_Texto fornecido_
Armando Guebuza assiste a leitura da sentença
A leitura da sentença do Caso das Dívidias ocultas iniciou as 9 horas e vinte minutos, com a presença do antigo Presidente da República, Armando Guebuza, que para além de ter sido arrolado como declarante no processo é pai do réu Ndambe Guebuza. O processo do Caso das DÍvidas ocultas têm 1388 páginas e é lida na íntegra pelo juiz Efigénio Baptista.
Os réus do caso são acusados pelo Ministério Público moçambicano de envolvimento num esquema que defraudou o Estado em mais de 2,7 mil milhões de dólares (2,6 milhões de euros) de dívida contraída junto de bancos internacionais, entre 2013 e 2014.
Os 19 réus são Teófilo Nhangumele, 51 anos de idade à data da instauração do processo; Bruno Langa (42); Cipriano Mutota (62), um oficial do SISE; Armando Ndambi Guebuza (43), filho do antigo Presidente da República Armando Guebuza; Gregório Leão (61), antigo director-geral do SISE; António Carlos do Rosário (45), então director nacional de Inteligência Económica do SISE e presidente do Conselho de Administração das Empresas PROÍNDICUS, EMATUM E MAM; Ângela Buque Leão (42), esposa de Gregório Leão; Fabião Mabunda (41); Sidónio Sitoe (48); Crimildo Manjate (39); Mbanda Duque Henning (44); Inês Moiane (51); Renato Matusse (62), antigo Conselheiro do Presidente Armando Guebuza; Zulficar Ahmad (47); Khessaujee Pulchand (38); Simione Mahumane (47); Naimo Quimbine (40); Sérgio Namburete (59); e Elias Moiane. O julgamento contou ainda com 70 declarantes.
Os empréstimos corruptos foram contraídos dos bancos Credit Suisse e VTB. A promotoria delineou o tópico de subornos e links.

_Instruções da tarefa_
Renomeie "Armando Guebuza" como "o ex-Presidente" ao reescrever o trecho do texto sobre a leitura da sentença entre "Armando Guebuza assiste" e "2013 e 2014.", inclusive.

Registos extraídos:
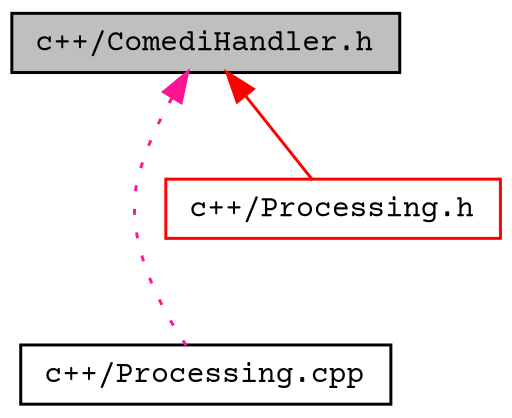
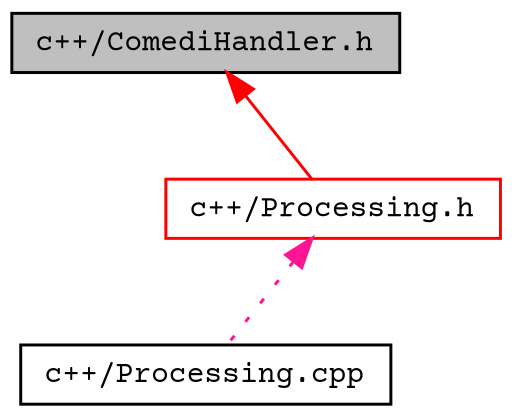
  digraph {
    fontname="Courier Prime"
    node [color=black fontname="Courier Prime" fontsize=10 shape=record]
    edge [dir=back fontname="Courier Prime" fontsize=10 labelfontname=Helvetica labelfontsize=10]
    n1 [fillcolor=grey75 fontcolor=black height=0.2 label="c++/ComediHandler.h" style=filled width=0.4]
    n2 [height=0.2 label="c++/Processing.cpp" width=0.4]
    n3 [color=red height=0.2 label="c++/Processing.h" width=0.4]
-   n1 -> n2 [color=deeppink style=dotted]
+   n3 -> n2 [color=deeppink style=dotted]
    n1 -> n3 [color=red style=solid]
  }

_Resultado do exercício_
o ex-Presidente assiste a leitura da sentença
A leitura da sentença do Caso das Dívidias ocultas iniciou as 9 horas e vinte minutos, com a presença do antigo Presidente da República, o ex-Presidente, que para além de ter sido arrolado como declarante no processo é pai do réu Ndambe Guebuza. O processo do Caso das DÍvidas ocultas têm 1388 páginas e é lida na íntegra pelo juiz Efigénio Baptista.
Os réus do caso são acusados pelo Ministério Público moçambicano de envolvimento num esquema que defraudou o Estado em mais de 2,7 mil milhões de dólares (2,6 milhões de euros) de dívida contraída junto de bancos internacionais, entre 2013 e 2014.